Arrests at Havana's first independent gay march

Activists in Havana held Cuba's first independent gay pride march May 11, after authorities cancelled the officially sanctioned event. The march assembled in Old Havana'a Parque Central, where the official event had been scheduled to start. Accompanied by a large escort of riot police and State Security agents, including some with dogs, the activists headed down the Paseo del Prado, waving rainbow flag. Upon arrival at the Malecón, Havana's seaside promenade, plainclothes agents moved in on the march, arresting at least six.

Assad, Russia launch Idlib offensive

The Assad regime and allied militias, backed by Russian air-strikes, this week launched the long-feared offensive on Idlib, the northwest Syrian province that is the last under rebel and opposition control. The offensive places at risk the lives of more than 4.5 million civilians. Just this month, a further 150,000 people have been forced to flee their homes in Idlib, joining the ranks the displaced. The UN has previously warned that an assault on Idlib could cause "the worst humanitarian catastrophe the world has seen in the 21st century." At particular risk are 350,000 people living in displacement camps, who have no protection from the bombs. The more recently displaced are now without any shelter on lands near the Turkish border, which Ankara has shut to prevent a refugee influx.

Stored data
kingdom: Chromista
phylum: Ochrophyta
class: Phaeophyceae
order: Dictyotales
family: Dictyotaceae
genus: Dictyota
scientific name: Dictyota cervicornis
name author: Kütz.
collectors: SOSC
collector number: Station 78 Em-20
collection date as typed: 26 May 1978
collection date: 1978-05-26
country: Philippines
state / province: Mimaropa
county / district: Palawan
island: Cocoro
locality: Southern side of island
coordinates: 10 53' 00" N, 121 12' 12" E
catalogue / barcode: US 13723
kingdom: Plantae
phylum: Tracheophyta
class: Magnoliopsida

Work instruction 1
According to the news briefs, where did the marchers in Havana assemble?
Work instruction 2
Using the news briefs, explain why the 350,000 people in displacement camps are described as being at particular risk from the Idlib offensive.
Work instruction 3
Quote the passage from the news briefs that begins at the words "Assad, Russia launch" and stops after "a refugee influx.".

Output 1
They assembled in Parque Central in Old Havana, where the official event had been scheduled to start.

Output 2
They are at particular risk because they have no protection from the bombs.

Output 3
Assad, Russia launch Idlib offensive

The Assad regime and allied militias, backed by Russian air-strikes, this week launched the long-feared offensive on Idlib, the northwest Syrian province that is the last under rebel and opposition control. The offensive places at risk the lives of more than 4.5 million civilians. Just this month, a further 150,000 people have been forced to flee their homes in Idlib, joining the ranks the displaced. The UN has previously warned that an assault on Idlib could cause "the worst humanitarian catastrophe the world has seen in the 21st century." At particular risk are 350,000 people living in displacement camps, who have no protection from the bombs. The more recently displaced are now without any shelter on lands near the Turkish border, which Ankara has shut to prevent a refugee influx.